ECLI:NL:RBROT:2024:847
Rechtbank Rotterdam
- Eerste aanleg - enkelvoudig
- Rechtspraak.nl
Beoordeling van de rechtmatigheid van de WIA-uitkering in samenloop met de ZW-uitkering
In deze uitspraak van de Rechtbank Rotterdam op 14 februari 2024, wordt het beroep van eiser tegen de wijziging van zijn WIA-uitkering beoordeeld. Eiser ontvangt zowel een WIA-uitkering als een ZW-uitkering, waarbij de ZW-uitkering in mindering wordt gebracht op de WIA-uitkering. Het UWV heeft de WIA-uitkering vastgesteld op € 1.246,93 bruto per maand, met ingang van 1 juli 2022, na een wijziging van de hoogte van de uitkering. Eiser betwist de hoogte van de uitkeringen en stelt dat de berekening niet inzichtelijk is, wat leidt tot een onevenredige benadeling. De rechtbank oordeelt dat het UWV de WIA-uitkering op juiste wijze heeft berekend en dat de wetgever bewust heeft gekozen voor de regeling waarbij de ZW-uitkering op de WIA-uitkering in mindering wordt gebracht.
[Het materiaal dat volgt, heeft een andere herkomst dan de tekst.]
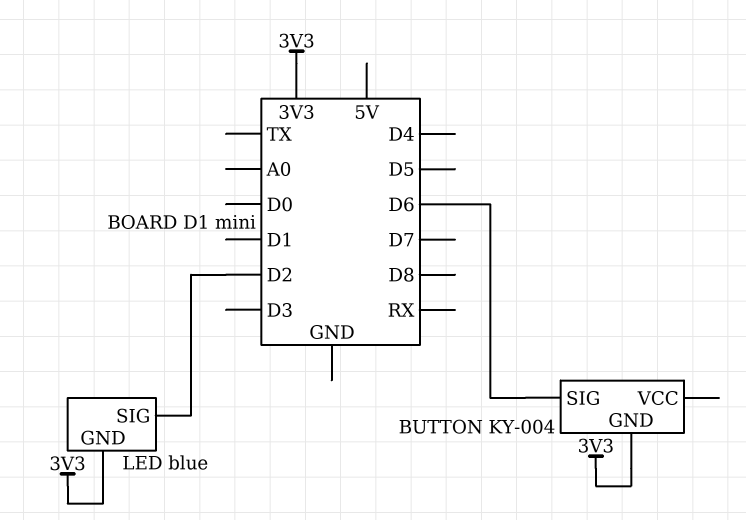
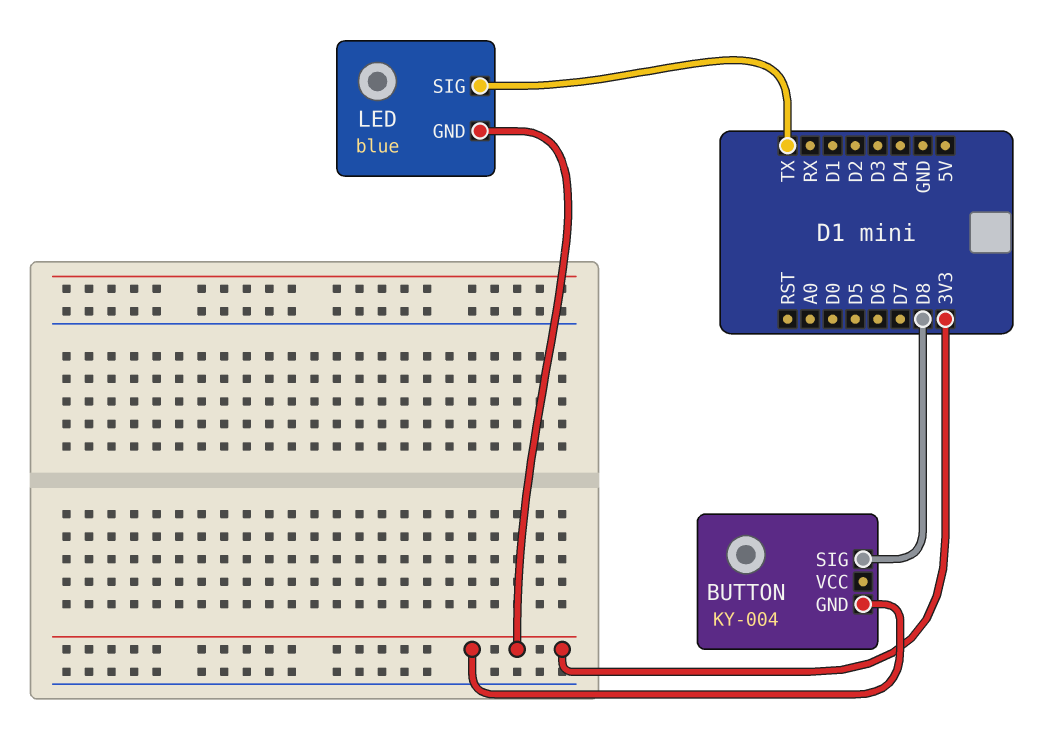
BUTTON pin SIG: D6 -> D8
LED pin SIG: D2 -> TX

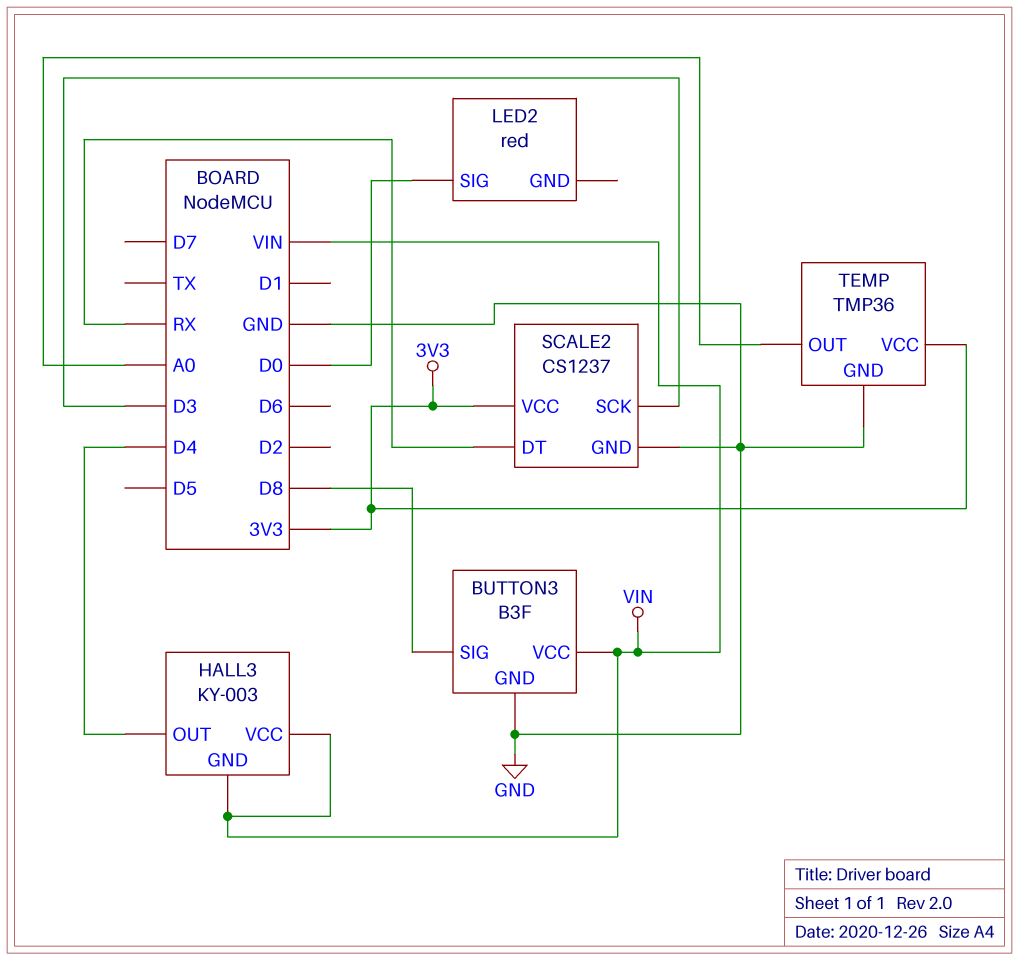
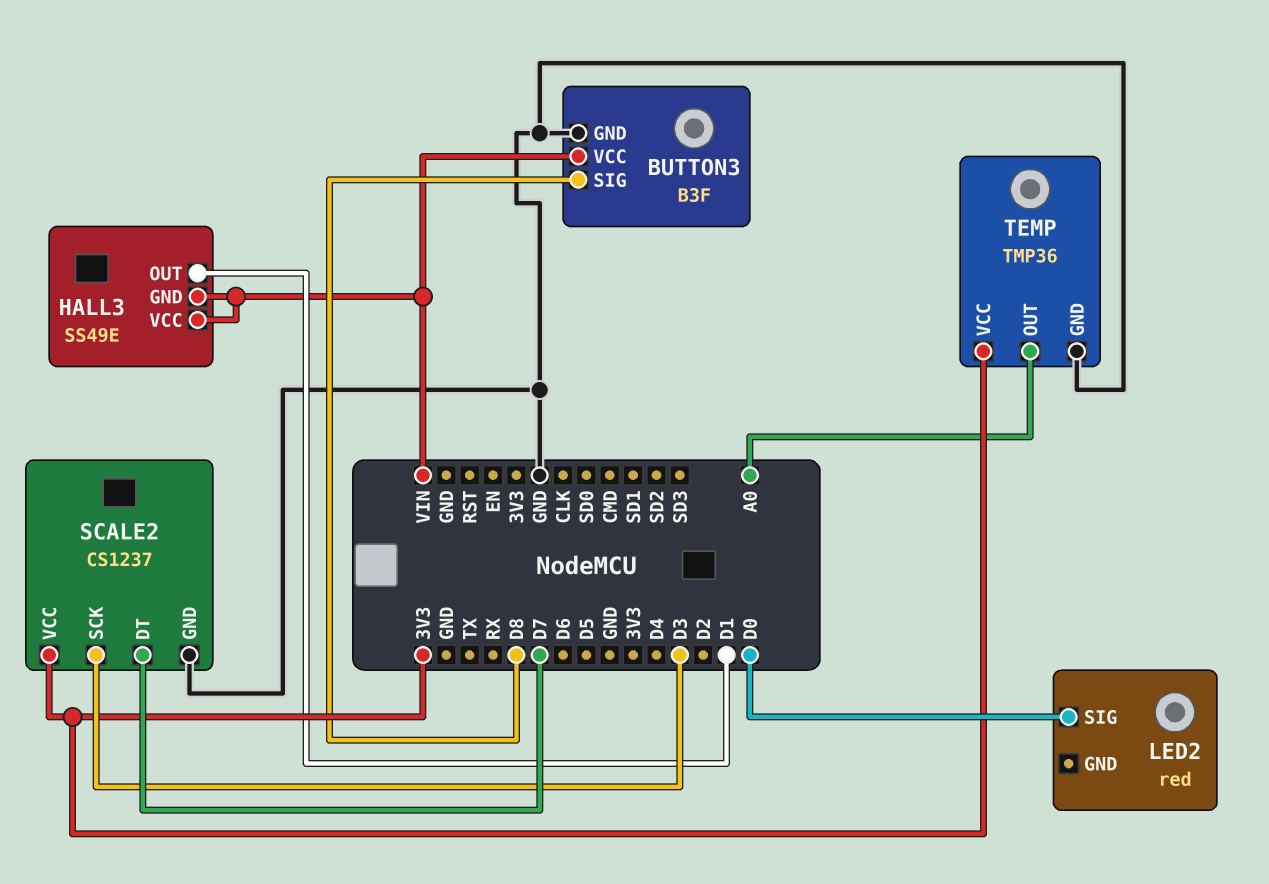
HALL3: KY-003 -> SS49E
HALL3 pin OUT: D4 -> D1
SCALE2 pin DT: RX -> D7

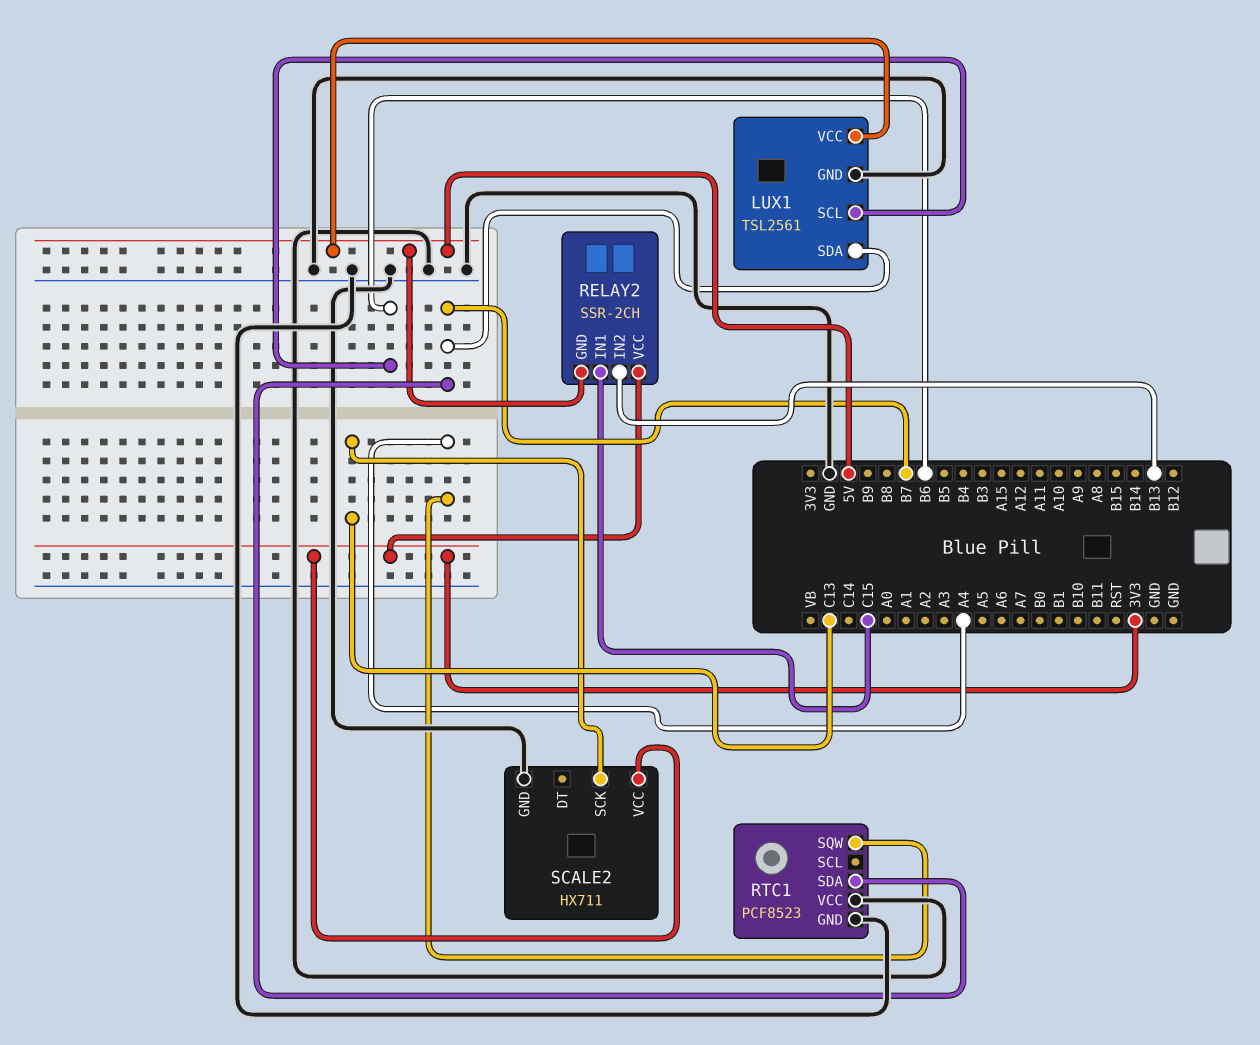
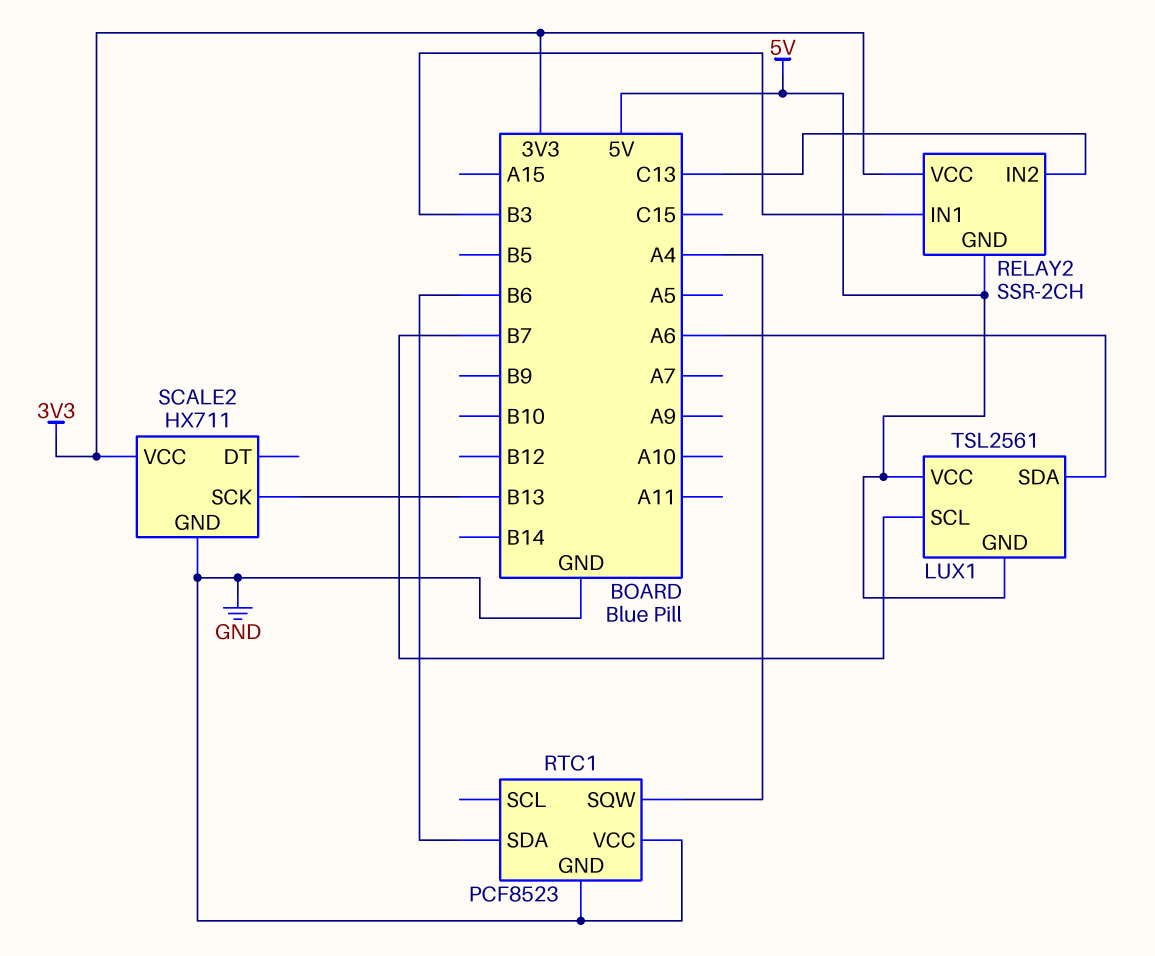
LUX1 pin GND: GND -> 5V
LUX1 pin SCL: B6 -> B7
LUX1 pin SDA: B7 -> A6
RELAY2 pin IN1: C15 -> B3
RELAY2 pin IN2: B13 -> C13
RTC1 pin SDA: B7 -> B6
SCALE2 pin SCK: C13 -> B13

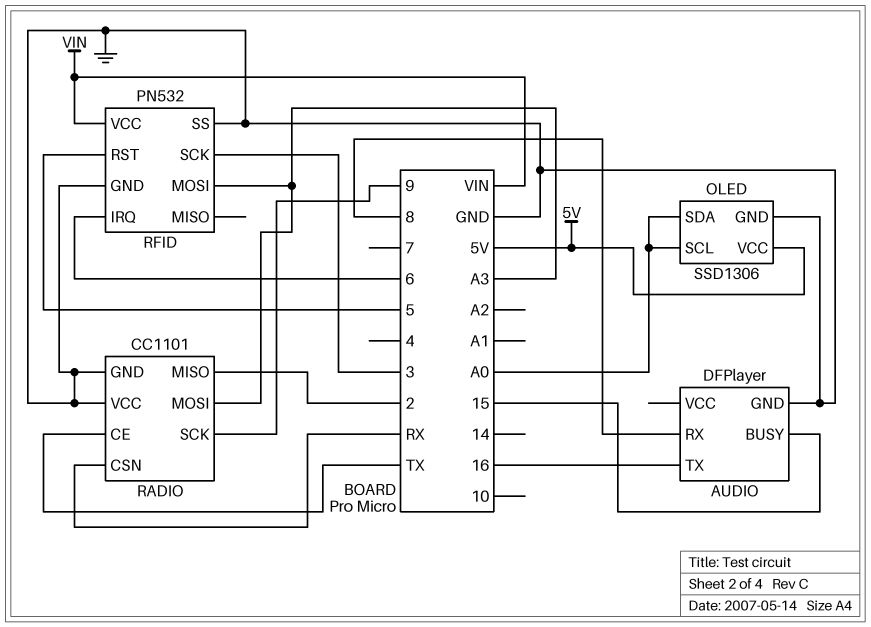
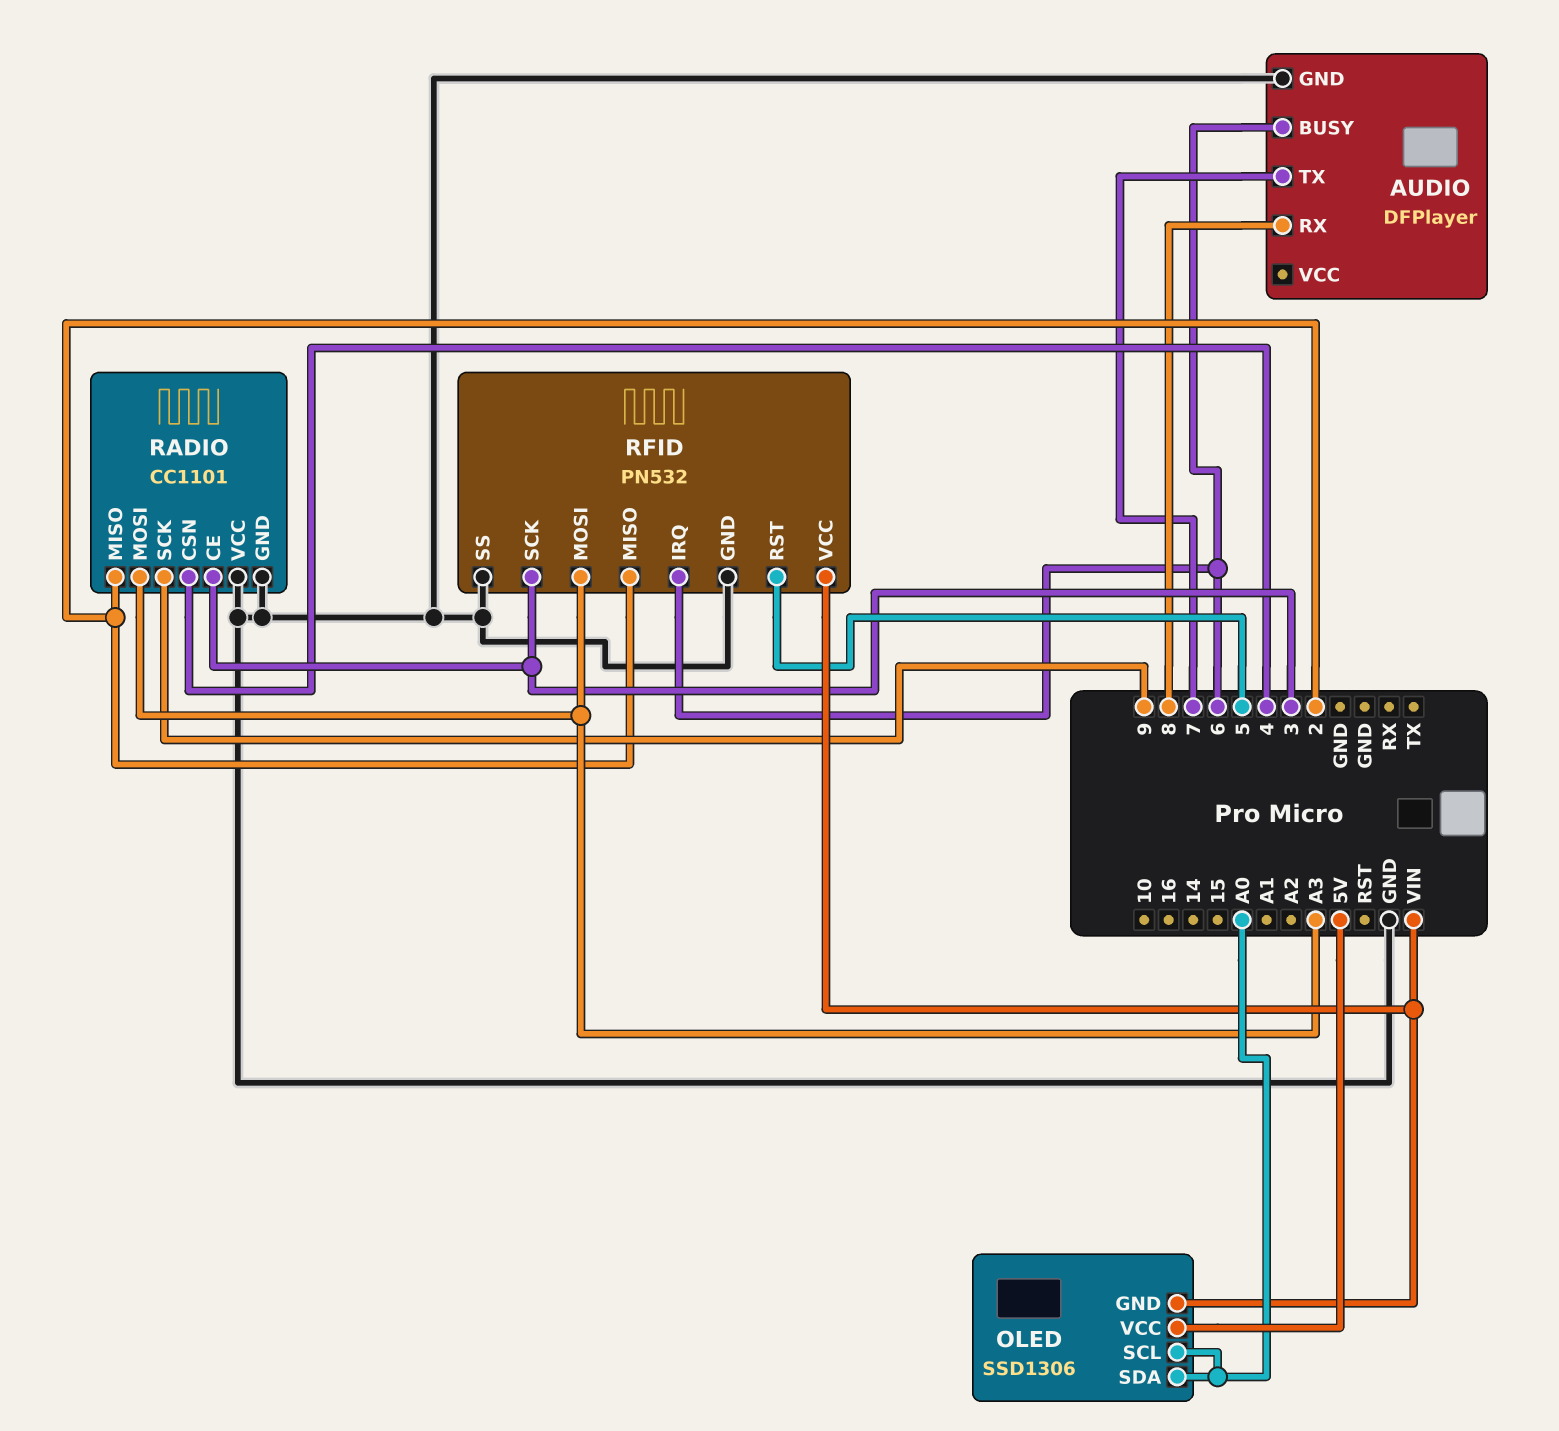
AUDIO pin BUSY: 15 -> 6
AUDIO pin TX: 16 -> 7
OLED pin GND: GND -> VIN
RADIO pin CE: TX -> 3
RADIO pin CSN: RX -> 4
RFID pin MISO: none -> 2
De rechtbank concludeert dat er geen bijzondere omstandigheden zijn die aanleiding geven om van deze regeling af te wijken. Het beroep van eiser wordt ongegrond verklaard, wat betekent dat de beslissing van het UWV wordt bevestigd. Eiser krijgt geen griffierecht terug en ook geen vergoeding van proceskosten.